I'm 36 years old and have been overweight since college. In college, it was only a few pounds - maybe 10 or so - but it's gotten worse as I've gotten older. In fact, I'm not quite ready to share with you how much I weigh yet . . . wait . . . this is to make me accountable, right?

As of 1/14/2006 I weigh 231.5. YIKES! At 5'4" that a lot of me . . . .

A few weeks ago I decided to try NutriSystem (NS). I've done other weight loss plans in the past and have been successful, but the weight ALWAYS comes back. Right before I had my son (Jacob) I had gotten down to 160 (from 185) and felt great. I gained about 60 lbs while pregnant. I was able to lose 30 lbs after Jake was born, but it eventually crept up to 238. Scary, huh? I was able to lose the 6.5 lbs on my own, just by making a few "smarter" meal choices. But, the progress was just too slow. I think it took 2 months to lose those 6.5 lbs.

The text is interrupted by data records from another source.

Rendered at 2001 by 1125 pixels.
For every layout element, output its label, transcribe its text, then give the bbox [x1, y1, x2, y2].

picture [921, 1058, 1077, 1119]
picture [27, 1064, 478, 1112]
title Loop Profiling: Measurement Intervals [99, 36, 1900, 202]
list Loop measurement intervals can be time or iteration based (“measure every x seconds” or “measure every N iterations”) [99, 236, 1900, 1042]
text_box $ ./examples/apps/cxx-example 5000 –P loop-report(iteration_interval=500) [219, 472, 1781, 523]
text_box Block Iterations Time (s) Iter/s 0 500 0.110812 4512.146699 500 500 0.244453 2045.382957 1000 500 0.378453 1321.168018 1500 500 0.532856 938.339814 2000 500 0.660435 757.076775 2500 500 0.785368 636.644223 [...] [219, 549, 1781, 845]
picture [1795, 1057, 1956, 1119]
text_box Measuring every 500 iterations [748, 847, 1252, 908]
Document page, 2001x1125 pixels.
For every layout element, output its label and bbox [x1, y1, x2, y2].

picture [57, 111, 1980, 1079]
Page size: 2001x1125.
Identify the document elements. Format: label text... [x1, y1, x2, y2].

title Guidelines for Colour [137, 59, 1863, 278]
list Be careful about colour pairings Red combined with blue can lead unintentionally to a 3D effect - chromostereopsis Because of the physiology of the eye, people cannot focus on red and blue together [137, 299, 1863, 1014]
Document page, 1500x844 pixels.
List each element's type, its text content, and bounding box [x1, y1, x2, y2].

As some background . . . I currently work in the software industry and have a very demanding position. I work a lot of hours (50 hours is a GOOD week) and travel frequently. With the fast food joint being right next door, it's been very convenient to just run in and grab a burger and fries. Also, I don't like to cook, so my hubby (Vincent) is in charge. I think Vince may weight 125 lbs with his steel-toed boots on, so he doesn't always cook stuff that's figure-friendly. (Yes, Vince is underweight - LOL! Jake is a skinny little thing, too!)

I decided to try NS for a two main reasons:

1. It comes with food that doesn't have to be refrigerated/frozen and is easy to prepare. Heck, even I can use a microwave . . . Also, because I don't have to worry about the food spoiling, I can take it with me when I travel. How convenient!

2. The plan is based on proper portions and a balanced diet. This is one of the reasons why I'm a huge Weight Watchers fan.

So, with NS I'm getting the proper "training" on what to eat and how much to eat, with the added bonus of not having to "think" about the next meal.

I've literally been on the program for one whole day, so I'm super-motivated right now. I weighed this morning and was already down 2.5 lbs! I was stunned! I look forward to my official weigh in on Saturday.

More to come in the future. Thanks for stopping by!